CENTRAL ASIAN KURDS
During the Soviet era, the Kurds of the Caucasus were exiled to Central Asia twice: first in 1937 and then in 1944.
For security purposes, the Soviet Union followed a policy and relocated ethnic groups living along the borders—whose relatives resided on the other side of the same borders —to the inner parts of the country, labeling them “unreliable elements,” and exiled many such groups.
The first major deportation took place on October 28, 1937, when the People’s Commissariat of Internal Affairs of the USSR forcibly relocated Kurds living along the borders of Armenia and Azerbaijan (with the exception of the Yezidi Kurds) to Kazakhstan, Kyrgyzstan, and Uzbekistan.

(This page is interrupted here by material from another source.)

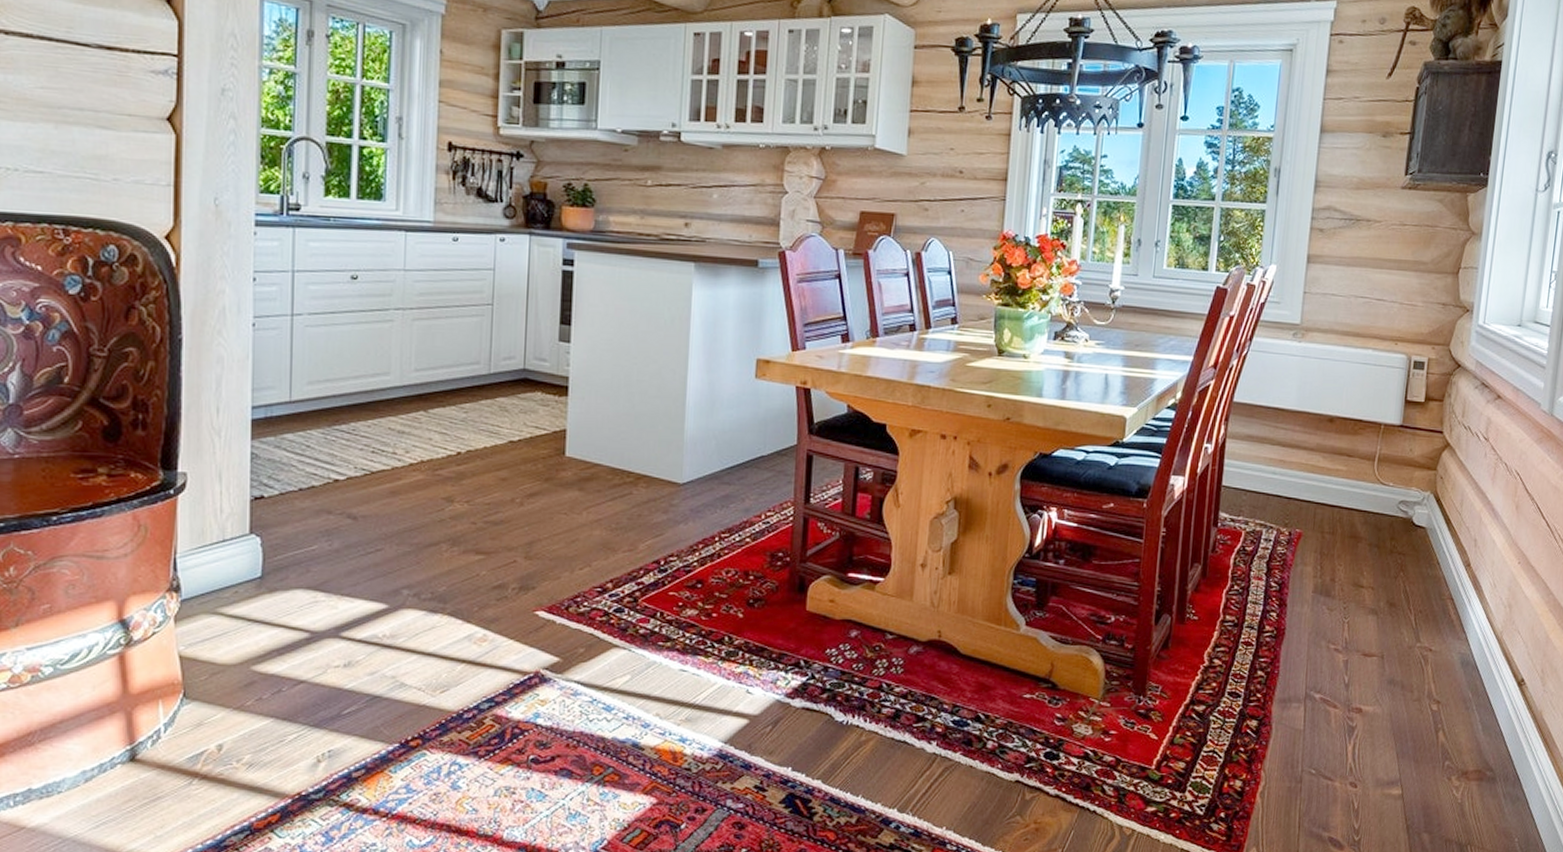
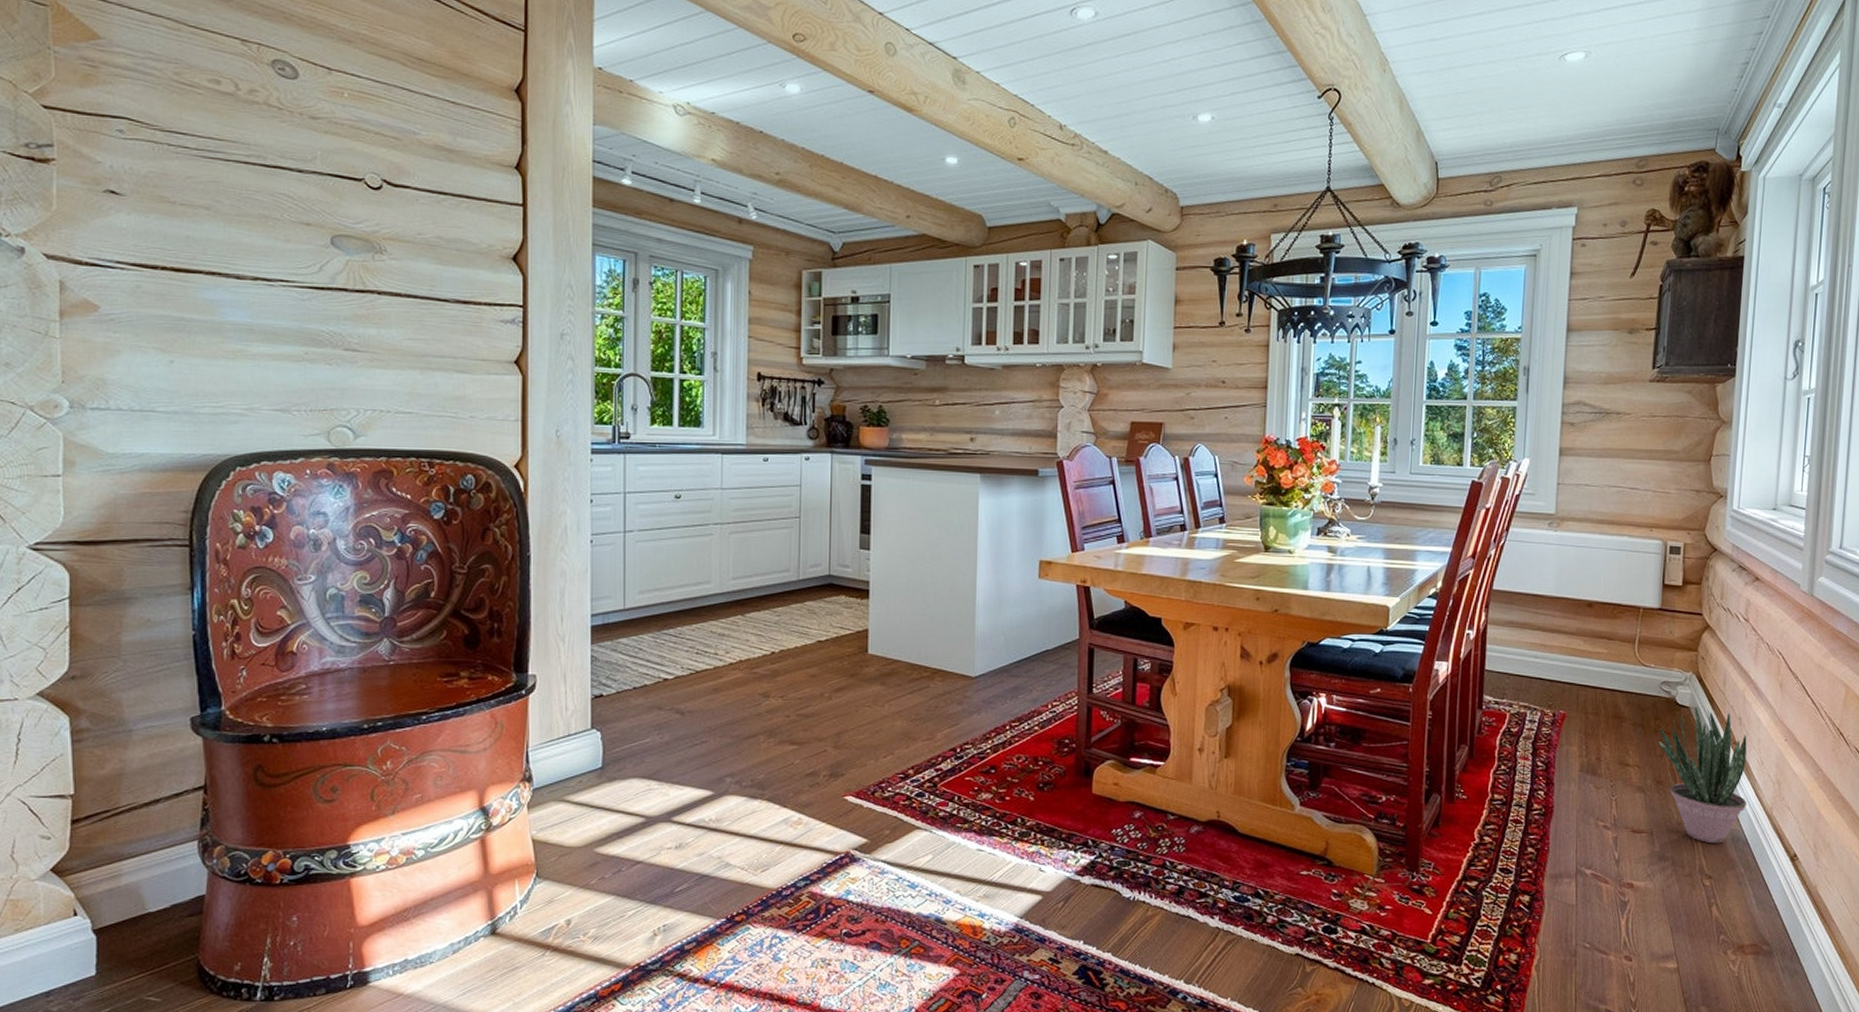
potted plant: none [1393,527,1482,668] -> present [1658,706,1747,844]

The second major deportation, which took place in 1944, was broader in scope and included all non-Georgian ethnic groups living in Georgia (Ahiska Turks, Chechens, Laz, Ingush, Hemshinli, Dagestanis…).
The deportees were dispersed to villages hundreds of kilometers apart; no more than ten families were settled in the same village, and visits to relatives from one village to another were permitted on only special written permission. After Stalin’s death, starting in 1956, the exiles were permitted to return to their villages of origin; however, those exiled from Armenia were forced to settle in Azerbaijan because the Armenian government did not grant permission for their return. Those who chose not to return were able to come together and build new villages after the lifting of martial law, under which travelling from one village to another was subjected to special written permission.
The third wave of exile took place during the conflict that began with Armenia’s annexation of the Nagorno-Karabakh region in 1988. Muslim Kurds living in Armenia were forced to migrate to Azerbaijan, Kazakhstan, Kyrgyzstan, and Russia.
Today, an estimated 200,000 Kurds live in Central Asia.